Eurostar is the largest and best known of the group. The consortium, which includes a consortium to which SNCF has a 55 percent stake, as well as investment firms and the Belgian National Railway Company, are already preparing for a possible business loss from the UK’s decision to leave the European Union, the officially comes into force on January 1st.

Pandemic restrictions have dealt it a faster blow. After a record profit in 2019 when 11 million people crowded its trains, Eurostar said it was now “struggling to survive” after a “total drop in demand” for international rail travel.

Passenger numbers have fallen by 95 percent since March. Sales fell in the first half of the year by 340 million euros, a decrease of 61 percent compared to the previous year. From a peak of more than 60 trains a day, Eurostar has reduced the service to a daily return trip between London and Paris and a return trip on the London-Brussels and Amsterdam routes.

Up until this week, Eurostar temporarily added more daily trains before the Christmas holidays and planned to return to a reduced schedule in January.

The cessation of the service outside London is subject to the approval of European governments to accept British travelers. “We are awaiting further details from governments on restrictions beyond this initial 48-hour period,” the company said on Monday.

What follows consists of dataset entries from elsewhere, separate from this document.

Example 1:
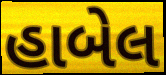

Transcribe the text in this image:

હાબેલ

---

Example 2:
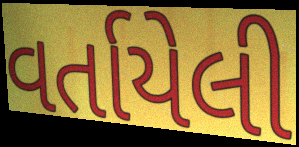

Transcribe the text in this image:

વર્તાયેલી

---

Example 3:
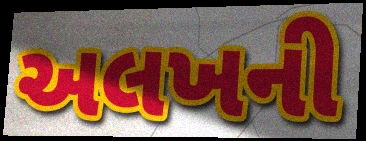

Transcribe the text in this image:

અલખની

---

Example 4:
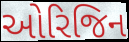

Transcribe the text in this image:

ઓરિજિન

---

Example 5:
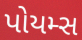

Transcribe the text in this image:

પોયમ્સ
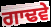
ਗਾਢਵੇ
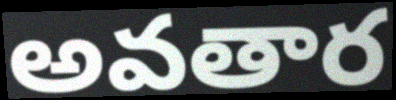
అవతార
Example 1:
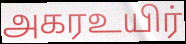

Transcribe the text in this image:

அகரஉயிர்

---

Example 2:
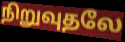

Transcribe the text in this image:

நிறுவுதலே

Eurostar recently funded more than £ 200m from its shareholders, but the money is limited. A spokeswoman said the outlook for 2021 “continues to be significantly lower passenger numbers and lost revenue than our business can support.”

Unions, typically fighting management, join Eurostar executives to push for government aid.

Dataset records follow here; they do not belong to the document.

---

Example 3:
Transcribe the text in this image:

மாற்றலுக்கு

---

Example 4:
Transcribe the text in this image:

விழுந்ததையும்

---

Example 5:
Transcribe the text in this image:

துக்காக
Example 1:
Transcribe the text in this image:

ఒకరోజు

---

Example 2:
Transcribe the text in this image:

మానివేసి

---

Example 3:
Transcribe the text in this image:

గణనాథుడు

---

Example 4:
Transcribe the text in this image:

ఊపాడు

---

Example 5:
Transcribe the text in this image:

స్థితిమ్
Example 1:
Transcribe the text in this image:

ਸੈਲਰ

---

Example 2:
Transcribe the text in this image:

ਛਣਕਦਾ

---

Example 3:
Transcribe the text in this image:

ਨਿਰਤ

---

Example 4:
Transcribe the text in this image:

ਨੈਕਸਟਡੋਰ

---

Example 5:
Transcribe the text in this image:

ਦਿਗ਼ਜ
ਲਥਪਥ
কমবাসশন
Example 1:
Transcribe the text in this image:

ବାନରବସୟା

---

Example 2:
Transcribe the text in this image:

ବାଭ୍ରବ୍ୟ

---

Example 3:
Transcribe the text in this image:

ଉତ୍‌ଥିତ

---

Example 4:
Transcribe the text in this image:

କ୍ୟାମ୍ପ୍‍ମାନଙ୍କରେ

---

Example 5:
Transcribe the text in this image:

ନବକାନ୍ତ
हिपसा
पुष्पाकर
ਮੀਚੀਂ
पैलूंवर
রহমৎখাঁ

“Until Covid went broke, we had a business that was on the upswing,” said Mick Lynch, a representative for the National Union of Rail, Maritime and Transport Workers, which represents Eurostar employees in the UK. “Now we’re looking at 5 percent of past revenue and passengers on a good day,” he said. “No company can handle it,” he said.

Even after the introduction of a vaccine, the major European railway companies face a precarious transition period. A complete turnaround for passenger rail operators is unlikely before 2023 or 2024, and even that depends on government support, said Maria Leenen, founder of SCI Verkehr, a Hamburg-based rail industry consultancy.

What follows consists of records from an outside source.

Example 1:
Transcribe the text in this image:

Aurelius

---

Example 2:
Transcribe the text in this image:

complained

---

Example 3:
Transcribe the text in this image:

As the industry plans a post-pandemic recovery, analysts say it needs to instill new loyalty among drivers, including by promoting trains as a green way of traveling on Europe’s path to a greener future.

Companies are also exploring pricing models that worked well when executives and selfie tourists flocked to European capitals, but are less profitable as a pandemic-induced recession is limiting consumer spending power.

With fewer trains, ticket prices have soared to sometimes astronomical levels, leading even environmentally conscious commuters to look for airplane flights that are up to 75 percent cheaper.

Mr Leduc, an industry consultant for British and French start-ups, paid around € 400 for his round-trip ticket, roughly double the normal fare. He said he paid for it because the trip was on business. However, since he is planning a vacation trip to France with his wife and daughter, he considers taking easyJet, a low-cost airline, after realizing that train tickets for his family could cost nearly 1,000 euros.

“If Eurostar prices stay in the stratosphere, I will start flying without hesitation, even if it is more strenuous, longer and more polluting,” he said.

Even if the quarantines are lifted, people may not use trains as often, including lucrative business travelers who haven’t thought of taking the Eurostar to Paris for a meeting and then dining in Soho again that evening. Some drivers will have dumped the train for cars. In metropolitan areas, commuters may increasingly turn to bicycles for short distance travel.

Still, the pandemic is unlikely to wipe out Europe’s love affair with trains. People are likely to revert to their old mobility habits once the pandemic subsides, said Ms. Leenen of SCI Verkehr.

“But the trains will just be a little less crowded,” she said.

Antonella Francini contributed to reporting from Paris.